Cooling Off Period – Mixed messages in the US and China air traffic market
The US-China aviation market has stagnated. For the first time in years growth will have come to a halt as of March 2019. The 12-month rolling average of capacity between the two nations will have stopped growing, according to OAG data.
In a world where air travel growth typically follows economic growth because consumers tend to prioritise travel when they have a bit more disposable income, this is surprising. China’s economy may be slowing but by the standards of most countries’ growth of 6.3%, which is being forecast for this year by the OECD, is enviable. Meanwhile in the US, the economy is expected to grow by 2.7% this year, respectably above the OECD average. It’s not hard to attribute the cooling off in air services to the face-off taking place between China and America. But there are mixed messages.
Source: Schedules Analyser
Capacity may have stagnated but airlines are still adding routes. There were 48 routes between the US and China being operated by direct scheduled air services in January, four more than January last year.
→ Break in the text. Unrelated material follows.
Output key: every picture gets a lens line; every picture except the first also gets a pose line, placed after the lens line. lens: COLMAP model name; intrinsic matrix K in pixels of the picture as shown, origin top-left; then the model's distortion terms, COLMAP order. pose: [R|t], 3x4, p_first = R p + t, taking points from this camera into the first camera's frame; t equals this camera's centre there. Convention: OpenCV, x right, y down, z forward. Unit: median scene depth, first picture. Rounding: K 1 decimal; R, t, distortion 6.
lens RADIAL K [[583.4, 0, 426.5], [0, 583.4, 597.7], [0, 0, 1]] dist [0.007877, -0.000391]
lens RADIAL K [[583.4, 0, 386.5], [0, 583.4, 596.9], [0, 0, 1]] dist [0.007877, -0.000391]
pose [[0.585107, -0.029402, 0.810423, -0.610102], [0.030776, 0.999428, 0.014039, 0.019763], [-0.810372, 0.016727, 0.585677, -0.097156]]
New were Atlanta-Shanghai, Las Vegas-Shanghai Pudong, Los Angeles-Shenyang, Los Angeles-Xi’an, and Honolulu-Hangzhou, while San Jose-Shanghai was dropped.
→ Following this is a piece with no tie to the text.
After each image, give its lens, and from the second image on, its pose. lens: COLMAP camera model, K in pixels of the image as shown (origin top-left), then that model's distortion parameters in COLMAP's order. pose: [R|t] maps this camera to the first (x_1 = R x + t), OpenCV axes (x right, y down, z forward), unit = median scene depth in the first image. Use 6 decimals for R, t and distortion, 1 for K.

Airlines have been adding between four and eight new routes each year for at least the last five years, demonstrating the durability of these air services. Many of these have been between secondary Chinese cities and the US, and often operated by Chinese carriers as the American airlines have found it harder to make these routes work for them. United Airlines dropping of its Hangzhou service in October 2017 is a case in point.
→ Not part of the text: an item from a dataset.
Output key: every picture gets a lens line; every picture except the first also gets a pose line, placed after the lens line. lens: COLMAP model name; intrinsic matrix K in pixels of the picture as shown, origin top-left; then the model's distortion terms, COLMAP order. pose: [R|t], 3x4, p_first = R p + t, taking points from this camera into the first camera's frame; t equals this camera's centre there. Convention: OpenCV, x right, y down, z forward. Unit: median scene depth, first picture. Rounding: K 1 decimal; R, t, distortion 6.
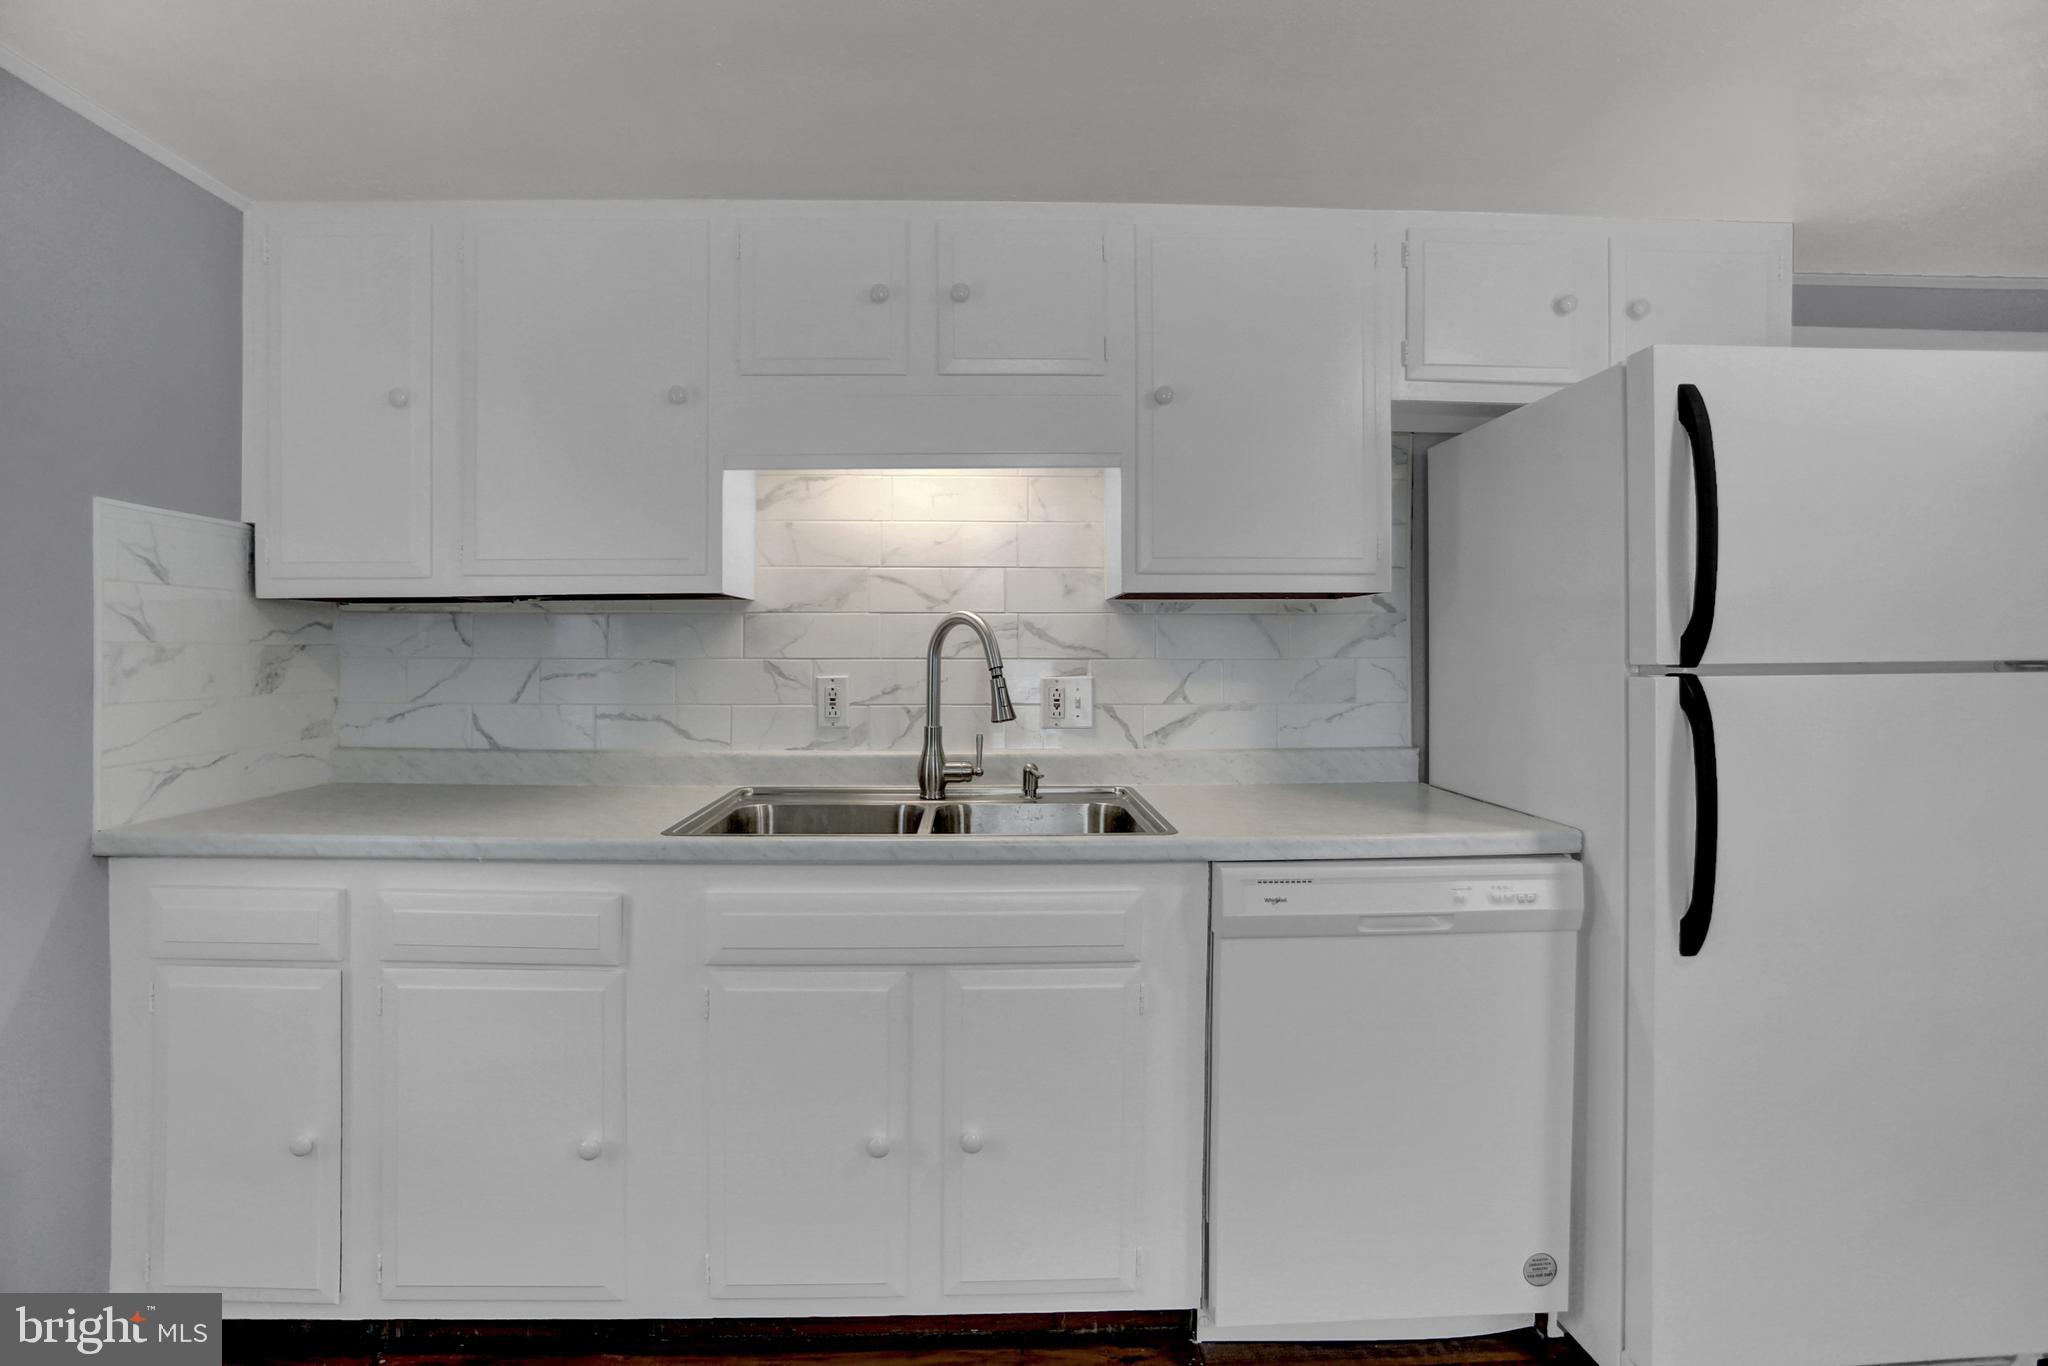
lens RADIAL K [[1042.8, 0, 1023.7], [0, 1042.8, 672.3], [0, 0, 1]] dist [-0.054216, 0.013332]
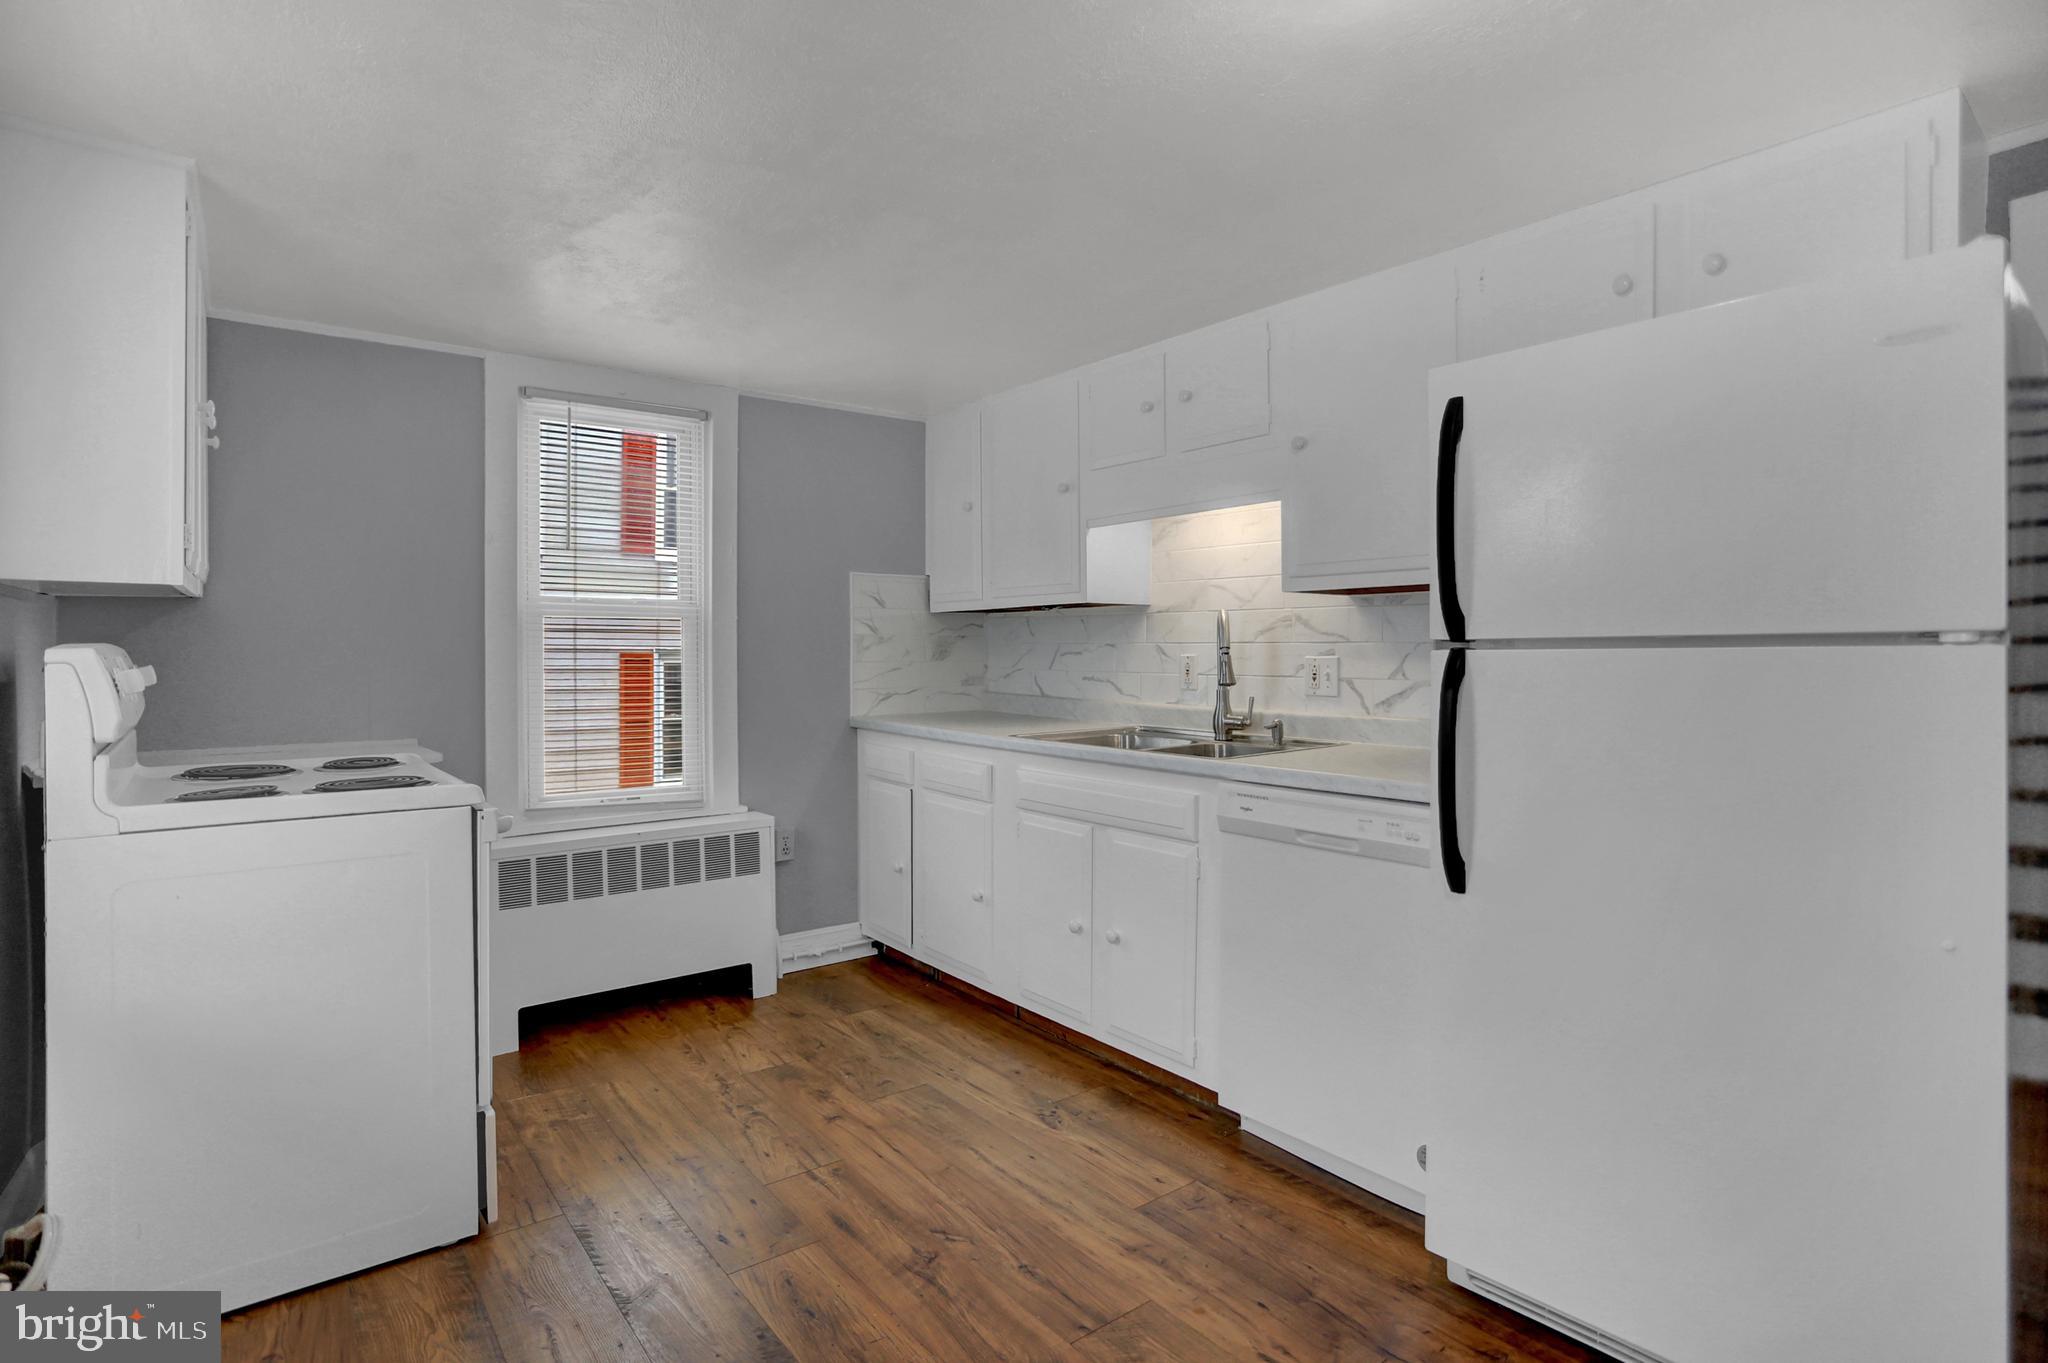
lens RADIAL K [[1042.8, 0, 1035.4], [0, 1042.8, 687.4], [0, 0, 1]] dist [-0.054216, 0.013332]
pose [[0.588152, 0.029738, -0.808204, 0.975461], [-0.017743, 0.999558, 0.023867, 0.020491], [0.808556, 0.000302, 0.588419, -0.051767]]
More recently American also dropped its services from Chicago to both Beijing and Shanghai, citing low yields from high volumes of connecting traffic. With little appetite to expand air services by the Americans, future growth may need to lie with the Chinese airlines.
Source: Traffic Analyser
However, not surprisingly, a closer look at the country of origin for each booking i.e. the country where the first flight on an itinerary is located, shows that it may be Chinese travellers who are driving the current market dynamics. Overall traffic, or airline bookings, between the US and China for the most recent month available, November 2018, showed that traffic, like capacity, was flat. There were 0.1% fewer air passengers in November 2018 compared to November 2017. What is more, while passengers with a US point of origin, who made up 57% of all bookings, were up by 3.3%, travellers with a Chinese point of origin were down by 4.4%.
This goes to show that while the industry rule of thumb which links air traffic growth to economic growth mostly holds good, politics can throw a spanner in the works.